ОТРЫВОК:

※ ※ ※

Войти в эпоху, как в осажденный город, можно через ворота или сквозь пробитую в стенах брешь. Историки пользуются обоими путями, но если агрессия требует веских теоретических резонов, то мирное продвижение по давно проложенным трактам в них, казалось бы, не нуждается. Однако не следует забывать, что многие из них прокладывались отнюдь не для нашего удобства. Это относится и к тропинке, на которую выводит нас Жуо, — запискам мелкого вандомского дворянина Мари Дю Буа (женское имя досталось тому по воле отца, еще во чреве матери посвятившего младенца Богородице). С современной точки зрения, перед нами фрагменты мемуарного или дневникового повествования. Сам Мари Дю Буа не задумывался о жанре своего опуса и не предназначал его для публикации. Манускрипт должен был храниться в семье и передаваться по наследству, как передавались реликвии или рецепты чудесных снадобий. Выдержки из него увидели свет только в середине XIX в., полностью же текст был напечатан в 1936 г. Подготовивший издание Луи де Грандмезон был вынужден кардинально модифицировать орфографию подлинника, поскольку авторское письмо было слуховым и для нас практически нечитабельным. Иными словами, наше вхождение в эпоху через эту долго остававшуюся потайной дверь возможно лишь при посредничестве издателя-архивиста, который определил необходимую меру модернизации графики текста, дабы речь Дю Буа была понятна, но сохранила признаки архаики. В первозданном виде ее историческая “инаковость” была слишком радикальной.

Мари Дю Буа прожил долгую жизнь (1601—1679); с 1634 г. он служил при дворе Людовика XIII, а затем Людовика XIV в должности королевского камердинера. Это означало, что несколько месяцев в году он проводил в королевской резиденции (номинально камердинеров было 28, они исполняли обязанности по очереди; каждая “смена” состояла из 7 человек и длилась три месяца, но, с учетом практики совместного владения должностями, система была более сложной). В остальном его существование протекало в провинции, где у него были дом и скромное хозяйство, которым он сам управлял. Его записки воспроизводят эту чересполосицу “большой” и “малой” истории как на биографическом, так и на эпистемологическом уровне. Однако глубинную структуру исторического опыта Дю Буа определяет не столько дуализм “там” (при дворе) и “здесь” (у меня), сколько религиозное чувство, размыкающее временные рамки индивидуального бытия. В качестве примера Жуо разбирает примечательный эпизод, относящийся к сентябрю 1648 г. Дю Буа только что удалось добиться выплаты придворного содержания, и, отдавая визит благодарности одной из своих покровительниц, он заезжает на Мон-Валерьен, чтобы помолиться перед скульптурным изображением Голгофы. Распятие, за ним панорама охваченного смутой Парижа (начало Фронды застало Дю Буа при дворе, но он мало что видел из известных нам событий) и коленопреклоненный дворянин — все это, очевидным образом, компоненты живой картины, эмблематически объединяющей вечность, время истории и индивидуальное сознание. Описываемый мемуаристом опыт столь интенсивен, что возникает эффект присутствия, который заставляет нас забыть, что, говоря научным языком, мы имеем дело с проявлением барочного благочестия. И хотя прожитый Дю Буа век имеет мало общего с привычным нам XVII столетием, он входит в наше восприятие благодаря способности мемуариста делать зримыми его подробности и прорываться к нам сквозь толщу архаизмов.

※ ※ ※

ЧТО НУЖНО СДЕЛАТЬ:
A – В каком году, согласно отрывку, текст записок Мари Дю Буа был напечатан полностью?
B – Пожалуйста, продолжите отрывок о записках Мари Дю Буа, начав сразу после его последнего предложения.
Строки ниже никак не связаны с отрывком.

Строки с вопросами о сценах

※ ※ ※

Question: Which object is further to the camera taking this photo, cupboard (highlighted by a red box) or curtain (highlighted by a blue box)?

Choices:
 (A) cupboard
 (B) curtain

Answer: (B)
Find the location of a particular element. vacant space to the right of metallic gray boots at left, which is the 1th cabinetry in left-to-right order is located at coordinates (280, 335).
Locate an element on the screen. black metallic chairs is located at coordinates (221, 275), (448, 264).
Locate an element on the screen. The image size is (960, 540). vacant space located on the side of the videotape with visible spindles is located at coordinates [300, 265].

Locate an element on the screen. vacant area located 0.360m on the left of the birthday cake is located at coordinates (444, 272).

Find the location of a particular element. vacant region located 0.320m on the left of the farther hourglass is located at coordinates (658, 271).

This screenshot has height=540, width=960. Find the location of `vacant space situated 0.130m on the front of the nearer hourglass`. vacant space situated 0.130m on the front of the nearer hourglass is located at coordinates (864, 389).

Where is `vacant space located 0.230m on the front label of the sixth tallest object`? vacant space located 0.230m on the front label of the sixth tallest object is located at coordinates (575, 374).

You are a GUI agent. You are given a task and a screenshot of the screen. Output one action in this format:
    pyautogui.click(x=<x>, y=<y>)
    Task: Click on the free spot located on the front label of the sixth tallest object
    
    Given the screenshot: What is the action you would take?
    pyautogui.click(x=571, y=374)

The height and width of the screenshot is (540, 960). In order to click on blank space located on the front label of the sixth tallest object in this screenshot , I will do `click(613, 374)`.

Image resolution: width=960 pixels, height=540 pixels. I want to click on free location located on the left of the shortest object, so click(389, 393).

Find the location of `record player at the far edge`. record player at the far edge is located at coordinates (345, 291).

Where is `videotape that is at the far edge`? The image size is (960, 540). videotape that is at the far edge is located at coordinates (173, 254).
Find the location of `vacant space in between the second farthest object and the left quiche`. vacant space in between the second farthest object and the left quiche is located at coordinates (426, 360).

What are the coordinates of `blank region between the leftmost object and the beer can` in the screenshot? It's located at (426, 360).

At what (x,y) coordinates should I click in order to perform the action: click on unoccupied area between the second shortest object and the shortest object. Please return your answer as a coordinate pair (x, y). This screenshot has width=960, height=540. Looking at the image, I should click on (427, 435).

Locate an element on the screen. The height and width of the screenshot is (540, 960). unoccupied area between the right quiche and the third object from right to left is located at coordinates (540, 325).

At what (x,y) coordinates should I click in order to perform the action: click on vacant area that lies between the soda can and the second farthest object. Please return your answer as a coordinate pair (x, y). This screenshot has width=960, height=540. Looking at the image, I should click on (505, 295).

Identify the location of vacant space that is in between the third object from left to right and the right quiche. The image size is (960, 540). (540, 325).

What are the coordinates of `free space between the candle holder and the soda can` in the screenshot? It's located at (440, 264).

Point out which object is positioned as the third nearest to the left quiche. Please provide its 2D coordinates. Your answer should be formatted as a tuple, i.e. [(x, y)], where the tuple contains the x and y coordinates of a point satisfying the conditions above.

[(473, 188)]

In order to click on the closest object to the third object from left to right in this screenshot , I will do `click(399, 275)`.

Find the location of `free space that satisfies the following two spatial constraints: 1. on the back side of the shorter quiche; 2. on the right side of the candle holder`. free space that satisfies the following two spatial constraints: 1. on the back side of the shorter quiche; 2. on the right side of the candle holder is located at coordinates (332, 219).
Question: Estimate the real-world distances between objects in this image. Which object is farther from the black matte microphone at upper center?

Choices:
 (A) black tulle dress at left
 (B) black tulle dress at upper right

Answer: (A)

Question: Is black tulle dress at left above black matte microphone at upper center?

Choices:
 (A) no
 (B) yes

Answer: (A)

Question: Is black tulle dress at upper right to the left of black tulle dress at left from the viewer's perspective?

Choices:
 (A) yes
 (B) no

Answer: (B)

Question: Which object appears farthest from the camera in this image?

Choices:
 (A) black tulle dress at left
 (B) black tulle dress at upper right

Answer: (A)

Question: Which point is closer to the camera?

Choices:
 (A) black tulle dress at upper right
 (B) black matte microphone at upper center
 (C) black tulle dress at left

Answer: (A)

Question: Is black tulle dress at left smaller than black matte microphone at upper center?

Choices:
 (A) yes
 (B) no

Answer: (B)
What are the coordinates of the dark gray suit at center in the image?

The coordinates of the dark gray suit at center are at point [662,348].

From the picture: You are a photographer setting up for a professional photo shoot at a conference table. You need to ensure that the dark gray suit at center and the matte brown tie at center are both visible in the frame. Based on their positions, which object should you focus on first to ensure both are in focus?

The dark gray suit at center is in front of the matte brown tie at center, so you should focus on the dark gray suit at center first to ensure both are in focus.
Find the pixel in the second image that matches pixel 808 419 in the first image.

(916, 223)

※ ※ ※

ОТВЕТЫ ПО ПОРЯДКУ:
A – В 1936 году.

B –
Единственное, что сближает его с королевским камердинером, — это статус свидетеля эпохи. Но авторское “я” Вольтера не просто гарантирует подлинность излагаемых фактов. Чтобы установить достоверность информации и разоблачить исторические фальсификации, как в случае чудесного исцеления воспитанницы Пор-Рояля, прикоснувшейся к “святому шипу” (частичке тернового венца Христа), достаточно рационального подхода. И хотя, как показывает Жуо, добытые Вольтером сведения могут считаться более достоверными (к примеру, он опрашивал тех, кто был лично знаком с исцеленной), его конечные выводы обусловлены не ими, а изначальным скептицизмом по отношению ко всему сверхъестественному. Получается, что сама процедура изобличения ложных представлений и выявления подлинных фактов носит избыточный характер. Возьмем другой пример: в 1712 г. принц Евгений проиграл битву при Денене из-за неудачного расположения войск, которое, согласно Вольтеру, объяснялось отнюдь не любовной интригой (фальсификация), а тем, что местный кюре случайно заметил слабость диспозиции и сообщил о ней маршалу де Виллару (факт). Замена одного резона другим не меняет сути дела — победа осталась за Вилларом — и представляет собой историографическую операцию в чистом виде. Авторское “я” выступает здесь как место аккумуляции и сортировки разнородной информации, постоянно балансирующей между выдумкой и фактом, и в этом смысле оно, в отличие от “я” Мари Дю Буа, носит внеличностный характер. Вольтер не говорит о своем живом опыте (показательно, что его повествование предельно неизобразительно). В целом его стратегия направлена на разрушение чужих нарративов, обломки которых образуют мозаику “Века Людовика XIV”.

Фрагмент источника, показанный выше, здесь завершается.